Очки расположились поперек среднего из трех огурцов, составлявших голову Смыкова, и странным образом вернули оба глаза на одну линию. (Правда, при этом сильно перекосило уши.) Другие части тела остались без изменений, хотя просматривались очень смутно, совсем как на свежей акварели, попавшей под дождь.
— Видите что-нибудь? — заботливо поинтересовался Лева.
— Вижу, — отрезал Смыков. — Не мешайте. Кстати сказать, я сейчас на вас смотрю.
— Ну и как?
— Никак. Слов нет…
Критическое молчание затягивалось. Потом Смыков сказал, как будто бы даже с торжеством:
— Да, братец мой, а вы ведь тоже далеко не красавец… Просто абстракционизм какой-то. Я бы сказал, пародия на человека.
— Это результат оптической иллюзии, — можно было подумать, что Лева оправдывается. — Мы попали в мир, принципиально отличающийся от нашего. Такие привычные для нас свойства пространства, как трехмерность, однородность и изотропность, не являются здесь обязательными. Прохождение электромагнитных волн определяется совсем другими законами. Это и порождает подобную путаницу в восприятии зрительных образов.
— Подумаешь! — хрипло проблеял из сиреневой мглы Зяблик. — Я однажды вместо политуры стакан дихлорэтана засадил. Так мне после этого с неделю борщ зеленым казался, сахар — красным, а медсестер от медбратьев я только на ощупь отличал, по голым коленкам. Считайте, я уже в иномерном мире побывал.
— А что такое изотропность? — поинтересовалась Лилечка.
— Ну как бы это сказать… равноправность всех возможных направлений.
— Хочу — взлечу, хочу — утоплюсь, а хочу — просто так стоять буду, — более популярно объяснил эту мысль Зяблик.
— Хватит болтать-то! — Верка и не собиралась скрывать свое раздражение. — Вы, умники, лучше толком скажите: прозреем мы когда-нибудь или так и подохнем слепыми цуциками?
— Не знаю… — замялся Лева. — Но мне, например, кажется, что я стал видеть чуть лучше, чем в первый момент. Наши глаза устроены весьма хитроумно, но им требуется какое-то время, чтобы приспособиться к новым условиям. Я, когда очки в первый раз надел, даже испугался немного. Все вокруг изменилось, родные места узнать не могу, голова кружится.

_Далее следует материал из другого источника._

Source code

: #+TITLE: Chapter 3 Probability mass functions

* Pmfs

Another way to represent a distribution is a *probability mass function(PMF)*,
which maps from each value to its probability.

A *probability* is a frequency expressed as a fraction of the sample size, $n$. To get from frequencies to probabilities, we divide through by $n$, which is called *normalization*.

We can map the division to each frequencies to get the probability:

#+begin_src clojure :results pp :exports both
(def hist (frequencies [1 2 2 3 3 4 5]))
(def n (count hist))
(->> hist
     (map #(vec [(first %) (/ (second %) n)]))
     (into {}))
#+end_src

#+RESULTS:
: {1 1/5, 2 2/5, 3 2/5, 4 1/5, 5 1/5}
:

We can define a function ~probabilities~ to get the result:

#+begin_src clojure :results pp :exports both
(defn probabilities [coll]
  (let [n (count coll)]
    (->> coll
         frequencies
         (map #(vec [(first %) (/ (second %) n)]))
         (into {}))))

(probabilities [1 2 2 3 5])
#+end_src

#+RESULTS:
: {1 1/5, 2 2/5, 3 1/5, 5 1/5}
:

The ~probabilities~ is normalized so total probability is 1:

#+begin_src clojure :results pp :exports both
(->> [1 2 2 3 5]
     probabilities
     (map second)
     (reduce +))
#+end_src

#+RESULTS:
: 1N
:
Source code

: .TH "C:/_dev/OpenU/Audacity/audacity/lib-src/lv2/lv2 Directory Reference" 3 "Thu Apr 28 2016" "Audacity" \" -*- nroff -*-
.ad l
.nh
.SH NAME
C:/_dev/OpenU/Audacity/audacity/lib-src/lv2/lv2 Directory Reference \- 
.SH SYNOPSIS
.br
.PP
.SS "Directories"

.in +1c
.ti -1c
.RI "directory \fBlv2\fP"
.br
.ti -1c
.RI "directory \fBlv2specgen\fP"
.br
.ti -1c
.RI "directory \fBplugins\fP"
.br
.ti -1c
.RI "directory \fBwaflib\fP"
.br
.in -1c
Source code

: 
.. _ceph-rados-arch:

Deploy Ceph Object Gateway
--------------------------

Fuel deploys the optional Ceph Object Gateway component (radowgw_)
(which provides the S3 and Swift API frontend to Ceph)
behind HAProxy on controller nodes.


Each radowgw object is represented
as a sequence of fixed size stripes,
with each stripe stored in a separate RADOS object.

А через пару дней привык.
— Привык черт к болоту, да только потому, что сызмальства там сидел, — буркнул Зяблик. — Как я из пистолета стрелять буду, если за пару шагов ничего не видно?
— А если что и видно, то, простите за грубость, голову от задницы отличить нельзя, — поддержал его Смыков.
— В кого вы здесь, зайчики, стрелять собираетесь? — прогудела Верка. — Лучше подумайте, что мы в этом иномерном мире жрать будем.
— А мне так холодно, что даже кушать не хочется, — призналась Лилечка. — Зуб на зуб не попадает.